Kara blieb die ganze Zeit dort stehen und ließ es über sich ergehen. Aufgeben kam nicht infrage. Sie wollte zu den Leuten gehören, die sich durchbissen, bis sie ihre Träume verwirklichten. Sie wollte tanzen, sich selbst besiegen. Ihre Unzulänglichkeiten überkommen und über sich hinaus wachsen. Ihr Herz wollte für etwas brennen, entgegen allen Widrigkeiten. Allerdings würde sie das woanders tun müssen. Sie ging zu ihren Schuhen.

»Was tust du?«, fragte er und sie drehte sich überrascht um.

»Nach Hause gehen?«, fragte sie zaghaft. »Ich meine, das hier ist vorbei oder?«

»Wenn du das sagst.« Er schüttelte wieder den Kopf. »Kommst du wieder?«

»Warum?«

»Ich dachte, du willst tanzen.«

»Und Sie nehmen mich? Trotz …« Sie machte eine Geste in Richtung Boden und verzog das Gesicht. Sie konnte nicht glauben, dass sie schon wieder hingefallen war.

»Wenn du willst«, sagte er und kräuselte die Lippen, als schmeckten seine Worte bitter.

»Wenn ich will?«

»Es ist deine Entscheidung«, erklärte er und diesmal erkannte sie das Gefühl hinter seiner Miene überdeutlich: Hass.
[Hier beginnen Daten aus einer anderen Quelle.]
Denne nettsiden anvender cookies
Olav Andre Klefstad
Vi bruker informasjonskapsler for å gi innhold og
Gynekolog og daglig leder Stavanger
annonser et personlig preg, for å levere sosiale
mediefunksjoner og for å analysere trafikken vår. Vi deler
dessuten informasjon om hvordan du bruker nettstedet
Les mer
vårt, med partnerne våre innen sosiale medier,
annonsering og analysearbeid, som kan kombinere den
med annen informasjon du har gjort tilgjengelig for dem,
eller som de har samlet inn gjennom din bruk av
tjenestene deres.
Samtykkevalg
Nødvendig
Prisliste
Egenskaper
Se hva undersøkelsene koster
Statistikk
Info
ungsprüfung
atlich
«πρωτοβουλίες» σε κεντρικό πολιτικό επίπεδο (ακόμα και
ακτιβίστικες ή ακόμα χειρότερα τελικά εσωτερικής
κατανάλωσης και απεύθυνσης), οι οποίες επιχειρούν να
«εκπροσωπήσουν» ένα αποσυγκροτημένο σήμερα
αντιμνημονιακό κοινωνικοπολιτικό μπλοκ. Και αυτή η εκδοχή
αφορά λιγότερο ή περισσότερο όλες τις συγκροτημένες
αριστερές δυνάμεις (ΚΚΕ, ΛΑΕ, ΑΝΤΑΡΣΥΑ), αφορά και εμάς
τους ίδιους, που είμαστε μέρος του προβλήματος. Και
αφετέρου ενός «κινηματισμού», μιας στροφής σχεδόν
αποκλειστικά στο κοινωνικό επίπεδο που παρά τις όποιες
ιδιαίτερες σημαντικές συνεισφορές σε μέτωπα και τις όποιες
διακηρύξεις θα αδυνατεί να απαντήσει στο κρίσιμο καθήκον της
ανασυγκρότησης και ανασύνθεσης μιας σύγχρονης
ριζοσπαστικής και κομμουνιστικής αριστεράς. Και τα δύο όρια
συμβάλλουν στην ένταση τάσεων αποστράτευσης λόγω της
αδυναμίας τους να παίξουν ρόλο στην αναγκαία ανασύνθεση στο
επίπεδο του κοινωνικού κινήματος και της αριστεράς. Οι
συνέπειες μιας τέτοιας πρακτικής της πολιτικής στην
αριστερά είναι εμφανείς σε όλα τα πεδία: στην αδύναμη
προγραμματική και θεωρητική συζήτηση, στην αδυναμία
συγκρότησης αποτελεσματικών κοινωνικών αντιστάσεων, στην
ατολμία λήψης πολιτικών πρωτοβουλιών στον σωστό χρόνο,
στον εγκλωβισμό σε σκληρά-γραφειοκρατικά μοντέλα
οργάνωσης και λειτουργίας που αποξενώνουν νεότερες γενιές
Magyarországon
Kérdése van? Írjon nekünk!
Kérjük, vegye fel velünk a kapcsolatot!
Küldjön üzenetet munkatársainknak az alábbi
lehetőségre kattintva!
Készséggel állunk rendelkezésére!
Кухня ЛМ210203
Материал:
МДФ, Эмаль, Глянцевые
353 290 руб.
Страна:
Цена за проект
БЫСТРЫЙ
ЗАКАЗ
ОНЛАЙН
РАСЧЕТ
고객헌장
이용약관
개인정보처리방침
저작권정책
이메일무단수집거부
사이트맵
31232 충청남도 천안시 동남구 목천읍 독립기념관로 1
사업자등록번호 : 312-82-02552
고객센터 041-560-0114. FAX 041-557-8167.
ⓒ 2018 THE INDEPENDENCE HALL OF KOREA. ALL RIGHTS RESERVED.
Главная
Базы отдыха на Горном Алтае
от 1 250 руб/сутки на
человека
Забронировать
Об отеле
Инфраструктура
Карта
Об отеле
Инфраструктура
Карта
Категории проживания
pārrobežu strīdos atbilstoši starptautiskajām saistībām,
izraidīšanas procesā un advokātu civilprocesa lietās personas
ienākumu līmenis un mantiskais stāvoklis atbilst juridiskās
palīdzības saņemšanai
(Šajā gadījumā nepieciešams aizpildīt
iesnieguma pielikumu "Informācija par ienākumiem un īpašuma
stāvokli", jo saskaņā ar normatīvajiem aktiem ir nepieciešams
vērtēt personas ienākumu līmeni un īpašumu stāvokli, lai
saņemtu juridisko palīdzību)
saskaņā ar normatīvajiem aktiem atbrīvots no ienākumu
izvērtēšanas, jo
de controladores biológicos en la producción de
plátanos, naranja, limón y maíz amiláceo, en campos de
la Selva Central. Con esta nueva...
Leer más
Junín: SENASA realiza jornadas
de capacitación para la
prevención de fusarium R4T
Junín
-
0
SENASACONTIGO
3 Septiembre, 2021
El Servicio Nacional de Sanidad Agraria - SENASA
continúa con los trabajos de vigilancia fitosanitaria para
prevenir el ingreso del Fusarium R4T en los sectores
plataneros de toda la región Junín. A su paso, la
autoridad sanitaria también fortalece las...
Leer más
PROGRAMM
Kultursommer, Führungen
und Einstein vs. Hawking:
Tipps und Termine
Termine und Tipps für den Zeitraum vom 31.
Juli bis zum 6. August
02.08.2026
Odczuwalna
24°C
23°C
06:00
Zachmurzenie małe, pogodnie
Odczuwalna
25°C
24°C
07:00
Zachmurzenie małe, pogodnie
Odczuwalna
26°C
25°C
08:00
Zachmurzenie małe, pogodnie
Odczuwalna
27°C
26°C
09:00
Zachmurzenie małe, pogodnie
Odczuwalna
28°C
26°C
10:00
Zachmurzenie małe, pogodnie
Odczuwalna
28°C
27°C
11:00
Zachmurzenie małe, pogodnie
»Das wäre das erste Mal«, sagte sie. Sein Verhalten verwirrte sie. Woher kam der Hass? Er kannte sie gar nicht. Und dann, als ihr auffiel, dass sie anscheinend gerade ihre erste Tanzanstellung bekommen hatte, verneigte sie sich vor ihm. »Danke.«

Aber das Wort hinterließ einen schalen Geschmack in ihrem Mund. Wieso freute sie sich nicht? Weil sie es nicht verdient hatte. Sie hatte keine gute Vorstellung abgegeben. Keine, die es wert war, genommen zu werden.

»Sie sollten mich nicht anstellen«, rutschte es ihr raus.

»Wieso nicht?«

»Weil ich nicht gut war.«

»Komm wieder und tanze noch einmal vor, wenn du willst«, erklärte er und diesmal zeigte er keine Gefühle. Wie eine sprechende Statue.

»Morgen? Um dieselbe Zeit?«

»Wenn du willst.« Er starrte sie mit einer Intensität an, die sie schaudern ließ.

»Danke. Ich werde so gut tanzen, wie noch nie. Ich werde die beste Tänzerin Inuas werden. Versprochen. Ich gebe mein Bestes morgen«, bedankte sie sich artig.

Aber als sie den Raum verließ, nagte sie an ihrer Unterlippe. Etwas stimmte hier nicht.